Adding the along = "year" gives us a separate map for each year. The tmap_animation function uses ImageMagick to create a gif of the different maps.
my_ani <- tm_shape(world_temporal, projection = "robin") +
tm_fill("life_exp", title = "Life expectancy",
palette = "inferno") +
tm_facets( along = "year" ) +tm_layout(frame = FALSE)
tmap_animation(my_ani, filename = "Animation.gif",
width = 1500, height = 600, delay = 60)
It is beautiful to see how great strides have been made with life expectancies throughout the world in this format. This is superior to a facet view as even minute detail can be seen.

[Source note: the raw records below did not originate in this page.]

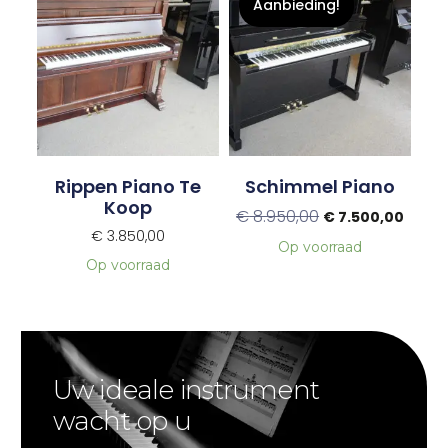
Aanbieding!
Rippen Piano Te
Schimmel Piano
Koop
€
8.950,00
€
7.500,00
€
3.850,00
Op voorraad
Op voorraad
Uw ideale instrument
wacht op u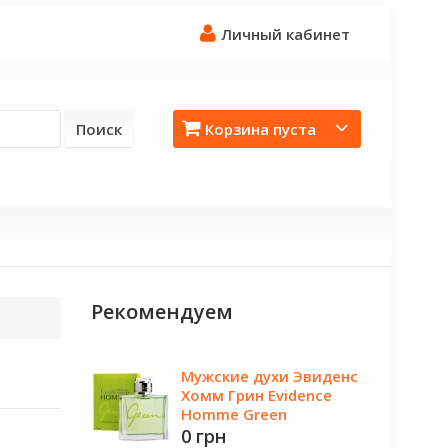
Личный кабинет
Поиск
Корзина пуста
Рекомендуем
Мужские духи Эвиденс
Хомм Грин Evidence
Homme Green
0 грн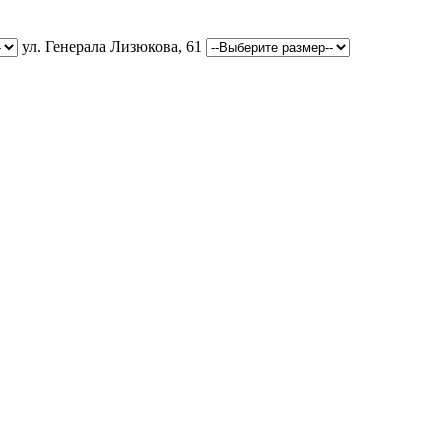
ул. Генерала Лизюкова, 61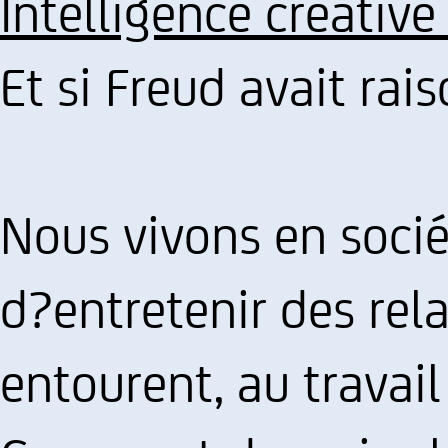
Intelligence créative
Et si Freud avait rais
Nous vivons en sociét
d?entretenir des rel
entourent, au travai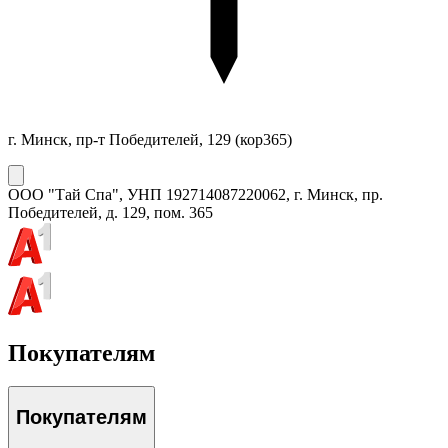
г. Минск, пр-т Победителей, 129
(кор365)
ООО "Тай Спа"
, УНП
192714087
220062, г. Минск, пр.
Победителей, д. 129, пом. 365
Покупателям
Покупателям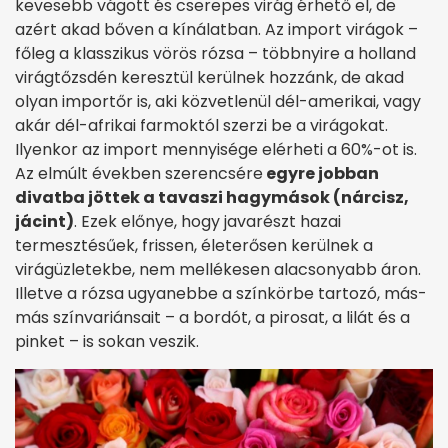
kevesebb vágott és cserepes virág érhető el, de
azért akad bőven a kínálatban. Az import virágok –
főleg a klasszikus vörös rózsa – többnyire a holland
virágtőzsdén keresztül kerülnek hozzánk, de akad
olyan importőr is, aki közvetlenül dél-amerikai, vagy
akár dél-afrikai farmoktól szerzi be a virágokat.
Ilyenkor az import mennyisége elérheti a 60%-ot is.
Az elmúlt években szerencsére
egyre jobban
divatba jöttek a tavaszi hagymások (nárcisz,
jácint)
. Ezek előnye, hogy javarészt hazai
termesztésűek, frissen, életerősen kerülnek a
virágüzletekbe, nem mellékesen alacsonyabb áron.
Illetve a rózsa ugyanebbe a színkörbe tartozó, más-
más színvariánsait – a bordót, a pirosat, a lilát és a
pinket – is sokan veszik.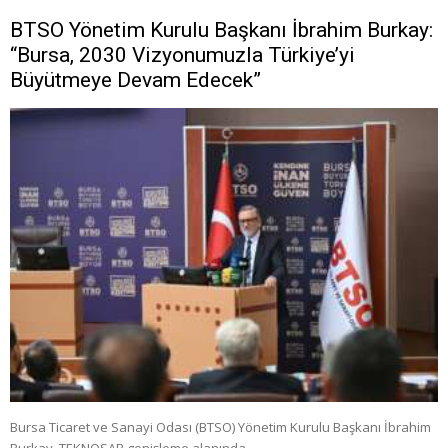
BTSO Yönetim Kurulu Başkanı İbrahim Burkay:
“Bursa, 2030 Vizyonumuzla Türkiye’yi
Büyütmeye Devam Edecek”
Bursa Ticaret ve Sanayi Odası (BTSO) Yönetim Kurulu Başkanı İbrahim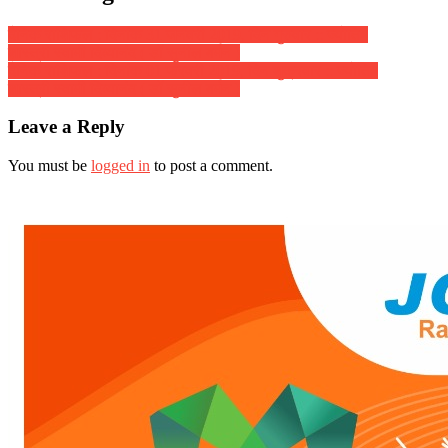
दैनिक राशिफल : दिनांक 31 जनवरी 2019, दिन गुरुवार :: ज्योतिष
शास्त्री स्वामी दिव्यानंद ( डॉ सुनील बर्मन )
दैनिक राशिफल : दिनांक 01 फरवरी 2019, दिन शुक्रवार :: ज्योतिष
शास्त्री स्वामी दिव्यानंद ( डॉ सुनील बर्मन )
Leave a Reply
You must be
logged in
to post a comment.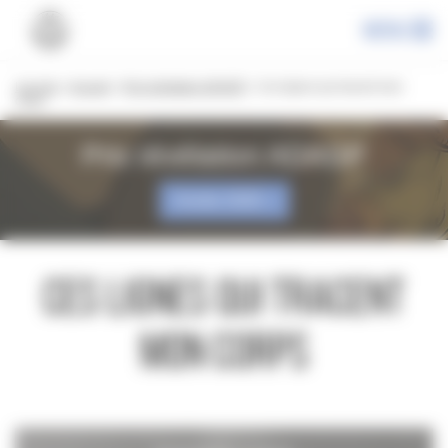
Panneau de gestion des cookies
Menu
Les prix
»
Accueil
»
Prix révélation ADAGP
»
Ces lignes qui tracent mon
corps
Prix révélation ADAGP
Année 2026
Ces lignes qui tracent
mon corps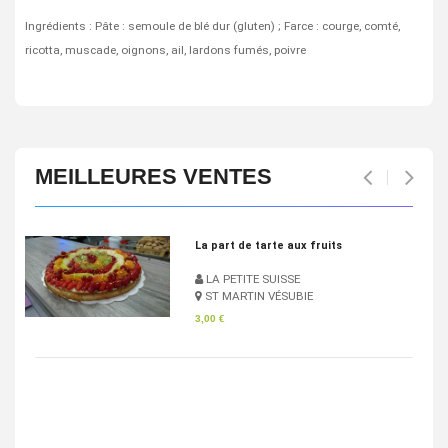
Ingrédients : Pâte : semoule de blé dur (gluten) ; Farce : courge, comté,
ricotta, muscade, oignons, ail, lardons fumés, poivre
MEILLEURES VENTES
Pan Bagnat
LA PETITE SUISSE
ST MARTIN VÉSUBIE
4,83 €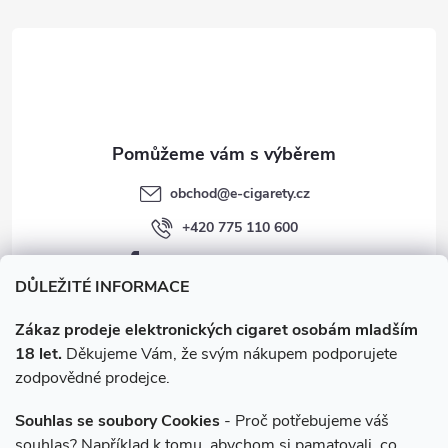
r
t
v
í
k
y
v
obchod
@
e-cigarety.cz
ý
+420 775 110 600
p
facebook.com/e-cigarety.cz
i
DŮLEŽITÉ INFORMACE
s
Zákaz prodeje elektronických cigaret osobám mladším
18 let.
Děkujeme Vám, že svým nákupem podporujete
u
zodpovědné prodejce.
Souhlas se soubory Cookies
- Proč potřebujeme váš
souhlas? Například k tomu, abychom si pamatovali, co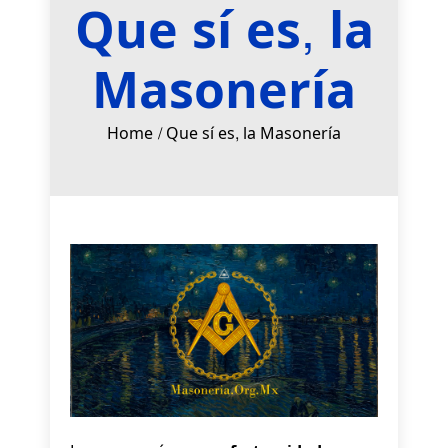
Que sí es, la
Masonería
Home
Que sí es, la Masonería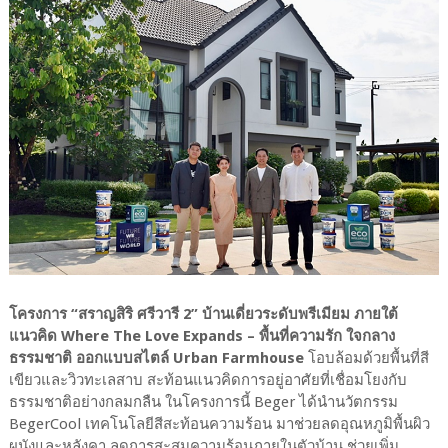
โครงการ “สราญสิริ ศรีวารี 2” บ้านเดี่ยวระดับพรีเมียม ภายใต้
แนวคิด Where The Love Expands – พื้นที่ความรัก ใจกลาง
ธรรมชาติ ออกแบบสไตล์ Urban Farmhouse
โอบล้อมด้วยพื้นที่สี
เขียวและวิวทะเลสาบ สะท้อนแนวคิดการอยู่อาศัยที่เชื่อมโยงกับ
ธรรมชาติอย่างกลมกลืน ในโครงการนี้ Beger ได้นำนวัตกรรม
BegerCool เทคโนโลยีสีสะท้อนความร้อน มาช่วยลดอุณหภูมิพื้นผิว
ผนังและหลังคา ลดการสะสมความร้อนภายในตัวบ้าน ช่วยเพิ่ม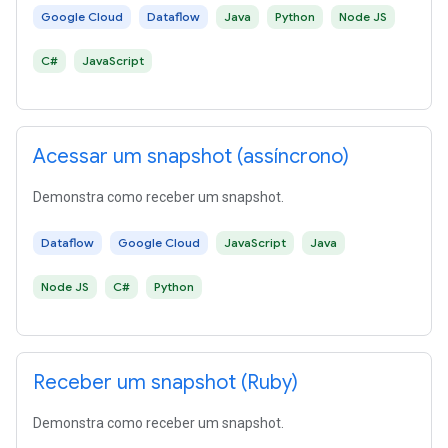
Google Cloud
Dataflow
Java
Python
Node JS
C#
JavaScript
Acessar um snapshot (assíncrono)
Demonstra como receber um snapshot.
Dataflow
Google Cloud
JavaScript
Java
Node JS
C#
Python
Receber um snapshot (Ruby)
Demonstra como receber um snapshot.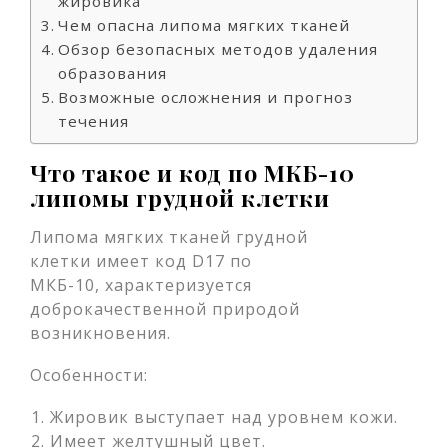
жировика
Чем опасна липома мягких тканей
Обзор безопасных методов удаления
образования
Возможные осложнения и прогноз
течения
Что такое и код по МКБ-10
липомы грудной клетки
Липома мягких тканей грудной
клетки имеет код D17 по
МКБ-10, характеризуется
доброкачественной природой
возникновения.
Особенности:
Жировик выступает над уровнем кожи.
Имеет желтушный цвет.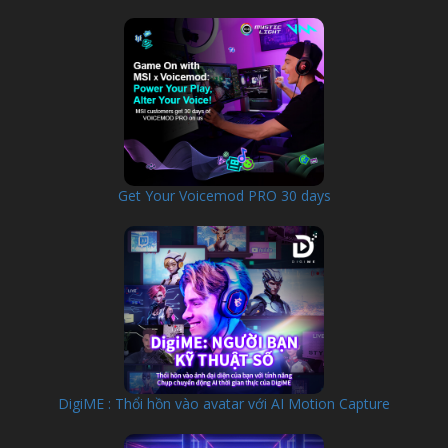
Get Your Voicemod PRO 30 days
DigiME : Thổi hồn vào avatar với AI Motion Capture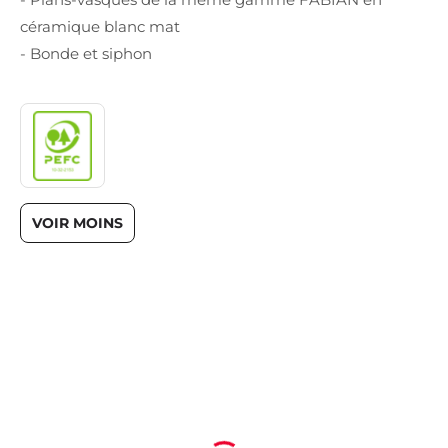
céramique blanc mat
- Bonde et siphon
VOIR MOINS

## Animation saved to D:\Lakshman\A_Cornell\Side_project\Life_expectancy\code_life_expectancy\AnimationUS.gif
I created this using a similar methodology, but decided to create a frame for every year.
am_lifeex <- read.csv("cdc_data.csv")
colnames(am_lifeex)[4] <- "life_ex"
colnames(am_lifeex)[1] <- "Year"
p <- am_lifeex %>%
filter( !(is.na(life_ex)) &
Sex == "Both Sexes" &
Race %in% c("White", "Black")) %>%
ggplot()
plot <- p +
geom_jitter(aes(x = Year, y = life_ex,
col = Race)) +
ggtitle(" US Life Expectancy at Birth by Race for the past century") +
ylab("Life Expectancy in Years")
Two things are immediately apparent from this graph.
One, the African-American population has clearly had lower life expectancies throughout the past century.
Two, this has been changing in recent years, with the gap closing.